How to make the file accessible only through its own server?

Question

I've added this in the .htaccess the file located in the root of the project:

<Files *.php>
    Require host lamtakam.test lamtakam.com
    Require ip ::1 95.216.xx.xx
</Files>

I've used xx.xx to keep my real ip hidden in a public community, in reality, there are numbers instead of xs.

Now I need to call a file daily (using a cron job crontab) from the same server, something like this:

0 22 * * * wget /path/to/file.php

But I get this error:

--2020-09-13 13:33:55--  https://lamtakam.com/path/to/file.php
Resolving lamtakam.com (lamtakam.com)... 104.31.74.192, 172.67.174.239, 104.31.75.192, ...
Connecting to lamtakam.com (lamtakam.com)|104.31.74.192|:443... connected.
HTTP request sent, awaiting response... 403 Forbidden
2020-09-13 13:33:55 ERROR 403: Forbidden.

Note: I use Cloudflare and these IPs belongs to it: 104.31.74.192, 172.67.174.239, 104.31.75.192

Any idea how can I make file.php accessible when I can it from the same server? (And not from anywhere else)

Answer 1

You can trick the server via adding the following record in your /etc/hosts file, that server as local DNS, thus the Cloudflare's DNS setup will be ignored:

95.216.xx.xx lamtakam.com

You can't use https:// for localhost/ because the SSL/HTTPS certificates are issued for a concrete domain name, i.e. lamtakam.com, etc.

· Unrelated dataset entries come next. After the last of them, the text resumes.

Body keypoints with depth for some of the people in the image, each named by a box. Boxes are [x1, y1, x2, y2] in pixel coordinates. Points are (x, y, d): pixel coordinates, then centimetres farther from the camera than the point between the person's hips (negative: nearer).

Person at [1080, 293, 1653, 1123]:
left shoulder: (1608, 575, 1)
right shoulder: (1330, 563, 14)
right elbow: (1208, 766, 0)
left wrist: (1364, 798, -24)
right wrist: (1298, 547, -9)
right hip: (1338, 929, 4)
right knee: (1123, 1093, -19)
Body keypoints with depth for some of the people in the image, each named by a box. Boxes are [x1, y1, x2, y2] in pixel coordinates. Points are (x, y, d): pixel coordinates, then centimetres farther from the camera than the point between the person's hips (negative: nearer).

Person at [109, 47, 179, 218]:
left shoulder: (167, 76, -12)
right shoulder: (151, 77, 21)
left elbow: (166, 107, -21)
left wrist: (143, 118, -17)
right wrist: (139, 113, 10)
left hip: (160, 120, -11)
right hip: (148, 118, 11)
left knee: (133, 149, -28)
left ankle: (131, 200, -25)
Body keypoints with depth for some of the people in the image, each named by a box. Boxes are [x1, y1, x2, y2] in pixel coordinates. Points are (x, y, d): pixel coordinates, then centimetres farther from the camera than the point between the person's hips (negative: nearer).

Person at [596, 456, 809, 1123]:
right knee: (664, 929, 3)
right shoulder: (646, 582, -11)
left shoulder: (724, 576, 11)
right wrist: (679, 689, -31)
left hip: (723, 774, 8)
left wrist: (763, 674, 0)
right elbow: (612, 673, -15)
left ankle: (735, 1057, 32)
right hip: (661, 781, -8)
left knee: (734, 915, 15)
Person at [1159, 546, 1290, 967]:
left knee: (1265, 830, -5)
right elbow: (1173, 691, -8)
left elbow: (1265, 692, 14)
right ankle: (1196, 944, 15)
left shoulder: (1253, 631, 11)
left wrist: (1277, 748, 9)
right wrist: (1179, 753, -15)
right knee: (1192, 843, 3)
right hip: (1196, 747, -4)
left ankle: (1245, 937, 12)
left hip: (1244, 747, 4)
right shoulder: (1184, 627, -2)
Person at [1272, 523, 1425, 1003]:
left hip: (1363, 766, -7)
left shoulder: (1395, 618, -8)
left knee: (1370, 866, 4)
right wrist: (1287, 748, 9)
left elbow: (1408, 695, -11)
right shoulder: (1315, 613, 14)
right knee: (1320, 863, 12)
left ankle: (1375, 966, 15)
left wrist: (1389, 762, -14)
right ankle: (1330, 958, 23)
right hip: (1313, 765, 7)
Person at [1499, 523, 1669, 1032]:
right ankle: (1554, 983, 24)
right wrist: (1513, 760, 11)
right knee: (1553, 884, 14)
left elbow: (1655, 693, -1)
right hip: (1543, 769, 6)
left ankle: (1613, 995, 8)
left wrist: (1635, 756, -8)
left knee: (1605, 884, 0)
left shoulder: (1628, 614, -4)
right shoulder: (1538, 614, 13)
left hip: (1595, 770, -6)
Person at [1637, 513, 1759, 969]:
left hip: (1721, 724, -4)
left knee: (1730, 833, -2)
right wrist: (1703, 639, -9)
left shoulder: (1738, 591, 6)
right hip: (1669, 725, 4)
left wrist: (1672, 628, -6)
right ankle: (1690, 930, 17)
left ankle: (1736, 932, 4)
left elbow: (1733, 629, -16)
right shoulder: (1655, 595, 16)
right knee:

You could bind lamtakam.com and probably lamtakam.test to the loop back interface (127.0.0.1 for IPv4 and ::1 for IPv6) by modifying the relevant line of /etc/hosts in this way:

127.0.0.1 localhost lamtakam.com www.lamtakam.com lamtakam.test www.lamtakam.test

In this case you should edit the .htaccess file in a way as this:

<Files *.php>
    Require host lamtakam.test lamtakam.com
    Require ip 127.0.0.1
</Files>

• Note ::1 is the IPv6 loopback interface, but we didn't created an appropriate entry in the /etc/hosts file, so we do not need impossible require rule for that IP.

This second approach (by using the loopback interface) is more flexible, because even you change the server's public IP you wont need to change your .htaccess setup.